_Given information:_
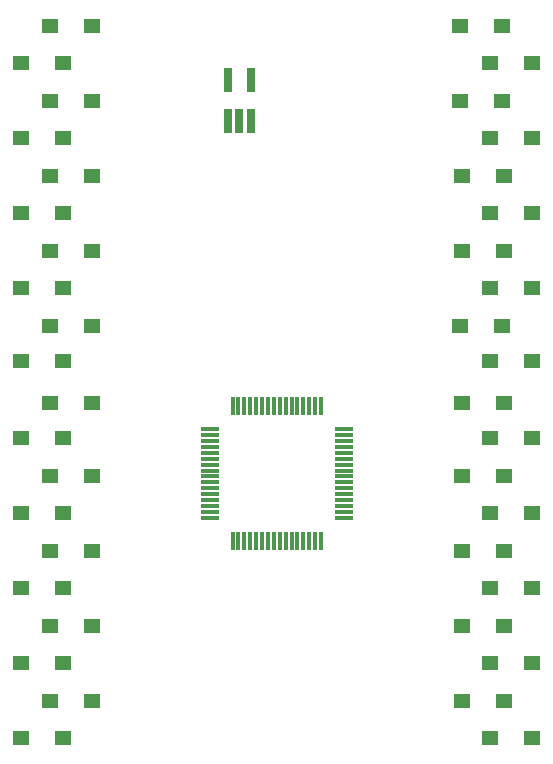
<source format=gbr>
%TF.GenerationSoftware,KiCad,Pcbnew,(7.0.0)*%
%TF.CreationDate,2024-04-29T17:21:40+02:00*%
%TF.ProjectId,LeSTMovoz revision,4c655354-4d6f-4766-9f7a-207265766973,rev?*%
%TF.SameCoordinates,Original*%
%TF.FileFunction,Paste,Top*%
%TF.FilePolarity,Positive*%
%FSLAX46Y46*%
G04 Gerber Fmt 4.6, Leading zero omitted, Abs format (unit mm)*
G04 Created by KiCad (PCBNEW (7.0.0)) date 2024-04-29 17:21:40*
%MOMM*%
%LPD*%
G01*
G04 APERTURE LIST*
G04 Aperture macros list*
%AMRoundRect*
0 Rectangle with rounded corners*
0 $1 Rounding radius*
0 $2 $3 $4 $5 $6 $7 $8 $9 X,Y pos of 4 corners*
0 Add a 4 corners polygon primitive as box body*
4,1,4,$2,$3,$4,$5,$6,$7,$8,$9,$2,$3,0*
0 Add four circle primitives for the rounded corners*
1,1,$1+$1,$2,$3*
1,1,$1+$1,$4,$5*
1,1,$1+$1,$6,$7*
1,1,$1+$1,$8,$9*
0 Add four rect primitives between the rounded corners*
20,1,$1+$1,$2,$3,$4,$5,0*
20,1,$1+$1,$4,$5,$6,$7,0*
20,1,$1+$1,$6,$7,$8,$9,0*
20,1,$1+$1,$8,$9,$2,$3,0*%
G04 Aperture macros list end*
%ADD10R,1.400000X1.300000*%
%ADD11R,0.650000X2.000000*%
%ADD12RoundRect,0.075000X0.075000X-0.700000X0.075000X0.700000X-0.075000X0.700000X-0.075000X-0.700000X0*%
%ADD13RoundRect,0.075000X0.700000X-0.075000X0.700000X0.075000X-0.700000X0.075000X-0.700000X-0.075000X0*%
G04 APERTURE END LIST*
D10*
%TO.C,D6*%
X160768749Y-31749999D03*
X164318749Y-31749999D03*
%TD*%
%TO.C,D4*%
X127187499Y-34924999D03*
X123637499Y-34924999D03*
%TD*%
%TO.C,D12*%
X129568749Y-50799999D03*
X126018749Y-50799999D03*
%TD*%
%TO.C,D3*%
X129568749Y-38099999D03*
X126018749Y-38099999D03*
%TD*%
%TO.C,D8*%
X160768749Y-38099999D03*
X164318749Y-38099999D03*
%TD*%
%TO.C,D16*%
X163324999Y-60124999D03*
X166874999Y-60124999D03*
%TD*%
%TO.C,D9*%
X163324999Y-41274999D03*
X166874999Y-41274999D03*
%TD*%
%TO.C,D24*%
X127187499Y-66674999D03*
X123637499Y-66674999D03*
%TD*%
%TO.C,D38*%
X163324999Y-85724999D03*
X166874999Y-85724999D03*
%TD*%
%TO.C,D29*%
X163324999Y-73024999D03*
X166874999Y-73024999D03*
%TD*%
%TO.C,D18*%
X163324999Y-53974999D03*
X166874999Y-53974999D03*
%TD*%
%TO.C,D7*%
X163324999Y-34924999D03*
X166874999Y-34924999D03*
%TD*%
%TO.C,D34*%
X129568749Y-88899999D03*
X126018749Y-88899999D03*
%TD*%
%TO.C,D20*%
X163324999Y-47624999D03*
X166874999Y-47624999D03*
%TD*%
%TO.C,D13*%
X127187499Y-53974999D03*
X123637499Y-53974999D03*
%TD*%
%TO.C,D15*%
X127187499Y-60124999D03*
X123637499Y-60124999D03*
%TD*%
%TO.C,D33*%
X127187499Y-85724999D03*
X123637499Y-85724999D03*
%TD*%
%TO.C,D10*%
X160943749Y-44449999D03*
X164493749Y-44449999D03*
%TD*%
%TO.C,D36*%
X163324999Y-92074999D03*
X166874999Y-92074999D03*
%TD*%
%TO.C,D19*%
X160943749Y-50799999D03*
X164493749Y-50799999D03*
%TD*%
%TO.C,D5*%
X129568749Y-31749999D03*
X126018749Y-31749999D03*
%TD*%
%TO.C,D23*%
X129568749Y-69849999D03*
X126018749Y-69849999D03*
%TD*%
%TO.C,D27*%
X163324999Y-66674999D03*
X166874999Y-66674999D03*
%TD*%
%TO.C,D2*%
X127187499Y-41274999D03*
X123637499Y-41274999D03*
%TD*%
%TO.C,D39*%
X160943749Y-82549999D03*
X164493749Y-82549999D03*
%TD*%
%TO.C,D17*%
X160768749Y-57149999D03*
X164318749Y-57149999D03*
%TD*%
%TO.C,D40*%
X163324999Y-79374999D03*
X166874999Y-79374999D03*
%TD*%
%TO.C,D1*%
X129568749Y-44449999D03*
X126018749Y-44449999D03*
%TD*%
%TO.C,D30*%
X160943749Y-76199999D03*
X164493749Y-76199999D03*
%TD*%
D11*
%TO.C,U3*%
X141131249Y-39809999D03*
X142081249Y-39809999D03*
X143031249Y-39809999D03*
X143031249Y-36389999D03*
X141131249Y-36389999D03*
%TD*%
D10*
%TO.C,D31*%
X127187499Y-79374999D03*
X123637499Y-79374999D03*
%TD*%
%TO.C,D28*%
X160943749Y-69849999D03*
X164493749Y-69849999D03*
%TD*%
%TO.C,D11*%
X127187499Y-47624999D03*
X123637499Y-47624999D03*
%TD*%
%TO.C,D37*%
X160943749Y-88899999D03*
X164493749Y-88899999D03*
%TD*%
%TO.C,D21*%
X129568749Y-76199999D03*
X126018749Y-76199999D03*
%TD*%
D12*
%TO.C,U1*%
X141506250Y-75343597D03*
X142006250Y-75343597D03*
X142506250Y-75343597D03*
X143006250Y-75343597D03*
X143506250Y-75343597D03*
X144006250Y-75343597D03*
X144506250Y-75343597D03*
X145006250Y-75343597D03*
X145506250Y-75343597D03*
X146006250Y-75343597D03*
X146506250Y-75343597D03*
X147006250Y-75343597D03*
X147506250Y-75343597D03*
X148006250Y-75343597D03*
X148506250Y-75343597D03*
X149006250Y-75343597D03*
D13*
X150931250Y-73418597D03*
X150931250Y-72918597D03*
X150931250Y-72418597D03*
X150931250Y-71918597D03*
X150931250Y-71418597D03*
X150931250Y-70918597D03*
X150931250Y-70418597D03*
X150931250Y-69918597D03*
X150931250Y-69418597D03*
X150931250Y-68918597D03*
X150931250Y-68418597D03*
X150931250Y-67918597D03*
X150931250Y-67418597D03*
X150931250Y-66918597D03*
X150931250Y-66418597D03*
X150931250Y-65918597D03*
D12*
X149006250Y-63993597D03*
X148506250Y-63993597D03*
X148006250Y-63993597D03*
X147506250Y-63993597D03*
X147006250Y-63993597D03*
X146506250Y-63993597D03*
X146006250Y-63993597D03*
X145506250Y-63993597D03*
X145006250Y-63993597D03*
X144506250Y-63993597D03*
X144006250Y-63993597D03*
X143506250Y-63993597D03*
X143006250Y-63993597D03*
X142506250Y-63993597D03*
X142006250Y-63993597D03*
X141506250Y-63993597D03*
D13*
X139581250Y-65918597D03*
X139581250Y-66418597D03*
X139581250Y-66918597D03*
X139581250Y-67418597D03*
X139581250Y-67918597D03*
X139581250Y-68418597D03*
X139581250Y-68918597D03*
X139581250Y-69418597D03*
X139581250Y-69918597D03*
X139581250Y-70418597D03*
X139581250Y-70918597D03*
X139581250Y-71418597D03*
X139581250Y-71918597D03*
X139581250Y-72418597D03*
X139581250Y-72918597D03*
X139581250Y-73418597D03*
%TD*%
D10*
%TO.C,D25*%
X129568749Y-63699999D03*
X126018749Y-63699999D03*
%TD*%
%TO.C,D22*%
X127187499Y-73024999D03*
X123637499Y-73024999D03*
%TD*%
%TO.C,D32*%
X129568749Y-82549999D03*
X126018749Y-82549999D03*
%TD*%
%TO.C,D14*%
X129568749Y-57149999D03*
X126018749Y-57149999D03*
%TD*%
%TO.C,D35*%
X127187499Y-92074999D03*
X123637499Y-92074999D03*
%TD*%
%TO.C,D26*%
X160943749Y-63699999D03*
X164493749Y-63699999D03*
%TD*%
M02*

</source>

_Task requirements:_ Go from the first line of the data above to the line containing "0 $2 $3 $4 $5" and retype exactly those lines, both included, but none of the pictures.

_Exercise result:_
<source format=gbr>
%TF.GenerationSoftware,KiCad,Pcbnew,(7.0.0)*%
%TF.CreationDate,2024-04-29T17:21:40+02:00*%
%TF.ProjectId,LeSTMovoz revision,4c655354-4d6f-4766-9f7a-207265766973,rev?*%
%TF.SameCoordinates,Original*%
%TF.FileFunction,Paste,Top*%
%TF.FilePolarity,Positive*%
%FSLAX46Y46*%
G04 Gerber Fmt 4.6, Leading zero omitted, Abs format (unit mm)*
G04 Created by KiCad (PCBNEW (7.0.0)) date 2024-04-29 17:21:40*
%MOMM*%
%LPD*%
G01*
G04 APERTURE LIST*
G04 Aperture macros list*
%AMRoundRect*
0 Rectangle with rounded corners*
0 $1 Rounding radius*
0 $2 $3 $4 $5 $6 $7 $8 $9 X,Y pos of 4 corners*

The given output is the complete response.